If you’ve ever been ‘ghosted’ by a date, then you’ll know how awful it feels and how it leaves you questioning what you may have done wrong. If you’ve experienced ‘ghosting’ in a professional sense, then you’ll also know that hurts too! This week, we delve into the issue of what we’re calling “professional ghosting” and the way it could come back to haunt you. Chances are, you too know of a few professional ghosters…
Ghosting: “The practice of ending a personal relationship with someone by suddenly and without explanation withdrawing from all communication.”
A good business will treat potential and new clients like any blossoming relationship – it needs to be watered to grow and requires basic mutual respect. It takes time, money and perseverance in the hope that it will lead to something long-term and worthwhile for both parties. To have anyone completely disappear without a trace after a lot of time and hard work getting to know their business (which in many cases is unpaid!) is just downright immature.
Just to be clear, I’m not talking about unsolicited emails and calls here – of course, despite GDPR, we all get contacted by salespeople we don’t need or want in our life. In this case, I’m taking about situations where you’ve been approached by a potential client and asked to pitch, had a meeting with, or perhaps even worked with them a few times – and then they completely go to ground. There are always going to be cases where a budget gets cut, or a potential client chooses another supplier for the campaign they’ve been in contact about, but the decent thing to do in that situation is to just be honest. To ignore follow up emails simply for a fear of conflict is unprofessional and rude. I’m always baffled by how many people working in the media and communications industry don’t even know the basics of communication!

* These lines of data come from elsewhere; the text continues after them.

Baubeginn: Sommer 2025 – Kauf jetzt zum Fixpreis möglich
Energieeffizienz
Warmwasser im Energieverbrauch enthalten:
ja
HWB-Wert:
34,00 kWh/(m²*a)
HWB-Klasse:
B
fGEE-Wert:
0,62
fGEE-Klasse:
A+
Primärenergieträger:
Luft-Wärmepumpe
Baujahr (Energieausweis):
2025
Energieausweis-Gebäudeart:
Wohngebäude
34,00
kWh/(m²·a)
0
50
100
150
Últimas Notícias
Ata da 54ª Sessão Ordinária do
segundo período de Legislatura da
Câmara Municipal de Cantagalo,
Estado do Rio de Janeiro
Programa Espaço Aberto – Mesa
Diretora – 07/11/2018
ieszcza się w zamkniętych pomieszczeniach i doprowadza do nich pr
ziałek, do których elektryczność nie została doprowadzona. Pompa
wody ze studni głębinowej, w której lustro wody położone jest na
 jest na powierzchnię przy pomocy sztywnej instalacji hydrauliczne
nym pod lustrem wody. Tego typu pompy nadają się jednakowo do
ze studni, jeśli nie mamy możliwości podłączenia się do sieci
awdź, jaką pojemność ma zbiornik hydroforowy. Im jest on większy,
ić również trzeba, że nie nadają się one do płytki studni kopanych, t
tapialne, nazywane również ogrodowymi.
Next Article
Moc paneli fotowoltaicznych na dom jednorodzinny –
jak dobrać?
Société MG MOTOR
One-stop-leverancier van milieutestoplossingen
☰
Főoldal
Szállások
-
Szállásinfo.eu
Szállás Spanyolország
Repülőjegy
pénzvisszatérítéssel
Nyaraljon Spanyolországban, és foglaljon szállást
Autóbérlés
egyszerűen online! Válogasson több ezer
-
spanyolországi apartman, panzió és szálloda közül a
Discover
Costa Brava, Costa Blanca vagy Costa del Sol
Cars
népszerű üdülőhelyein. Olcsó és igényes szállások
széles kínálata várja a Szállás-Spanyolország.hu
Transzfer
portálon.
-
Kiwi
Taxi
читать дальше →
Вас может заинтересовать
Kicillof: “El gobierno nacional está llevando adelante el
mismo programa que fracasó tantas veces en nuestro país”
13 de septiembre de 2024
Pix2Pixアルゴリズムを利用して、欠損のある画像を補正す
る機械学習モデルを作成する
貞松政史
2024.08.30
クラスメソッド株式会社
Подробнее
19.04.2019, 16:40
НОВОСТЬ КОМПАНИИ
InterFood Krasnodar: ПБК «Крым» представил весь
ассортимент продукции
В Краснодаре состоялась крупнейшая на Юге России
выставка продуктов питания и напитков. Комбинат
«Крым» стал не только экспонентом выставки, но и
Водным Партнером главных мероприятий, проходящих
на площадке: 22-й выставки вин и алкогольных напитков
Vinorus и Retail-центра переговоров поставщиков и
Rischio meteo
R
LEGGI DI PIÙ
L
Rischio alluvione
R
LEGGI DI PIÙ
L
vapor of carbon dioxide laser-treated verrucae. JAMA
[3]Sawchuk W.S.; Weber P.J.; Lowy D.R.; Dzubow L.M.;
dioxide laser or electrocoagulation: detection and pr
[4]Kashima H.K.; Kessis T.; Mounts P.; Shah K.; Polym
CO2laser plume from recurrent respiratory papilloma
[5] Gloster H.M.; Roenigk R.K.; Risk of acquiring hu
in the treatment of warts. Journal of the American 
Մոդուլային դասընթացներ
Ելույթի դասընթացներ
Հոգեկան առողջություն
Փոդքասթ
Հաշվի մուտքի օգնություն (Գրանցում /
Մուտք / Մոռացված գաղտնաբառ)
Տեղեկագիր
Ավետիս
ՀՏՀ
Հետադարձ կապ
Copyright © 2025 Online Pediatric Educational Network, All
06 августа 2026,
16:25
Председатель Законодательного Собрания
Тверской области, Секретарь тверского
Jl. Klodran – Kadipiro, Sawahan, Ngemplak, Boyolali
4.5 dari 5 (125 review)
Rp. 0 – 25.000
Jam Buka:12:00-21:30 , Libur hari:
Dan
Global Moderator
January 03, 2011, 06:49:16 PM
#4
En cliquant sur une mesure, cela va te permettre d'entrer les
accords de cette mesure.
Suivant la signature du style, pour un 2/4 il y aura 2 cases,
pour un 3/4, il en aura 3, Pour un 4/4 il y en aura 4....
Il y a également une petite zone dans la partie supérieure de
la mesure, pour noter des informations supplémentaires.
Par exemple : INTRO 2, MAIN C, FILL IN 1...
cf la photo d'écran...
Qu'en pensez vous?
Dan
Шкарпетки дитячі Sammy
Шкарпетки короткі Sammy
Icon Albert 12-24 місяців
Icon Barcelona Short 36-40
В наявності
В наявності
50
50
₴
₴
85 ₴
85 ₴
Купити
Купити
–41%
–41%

Modern technology has made it so easy for us to completely ignore people or problems we don’t want to deal with. All I’m saying is be a decent person and close the conversation professionally if you no longer wish for it to continue. Simples! Ghosting may save you discomfort in the short-term, but you never know when a previous client may pop up in your life, so the act of doing so could potentially be damaging to your career.
Can you imagine turning up to a job interview and realising your interviewer is someone you never responded to a few years ago? You may not remember, but there’s a good chance they will. Yep, good luck in that interview I’d say! People chop and change companies all the time – do the proper thing and avoid an awkward situation in the future. No one likes being turned down, but if someone said a simple but firm ‘no’ I would respect them so much more than if they just ignore me.
Finally, a note on how to respond to the professional ghosters in your life… We’re broadcast PR professionals at Shout! Communications, so one thing we don’t know how to do is simply give up. We’re sure you’re much the same! Just as we do with journalists when we’re trying to secure coverage on TV and radio, we’ll keep checking in, plugging away, and offering you great opportunities to renew the conversation. If all that fails, then don’t let it get to you – there are plenty more fish in the sea as the saying goes! But let’s be honest, ghosting in your personal life is frustrating enough, so let’s leave the drama of that to the dating world and all strive to be professional communicators.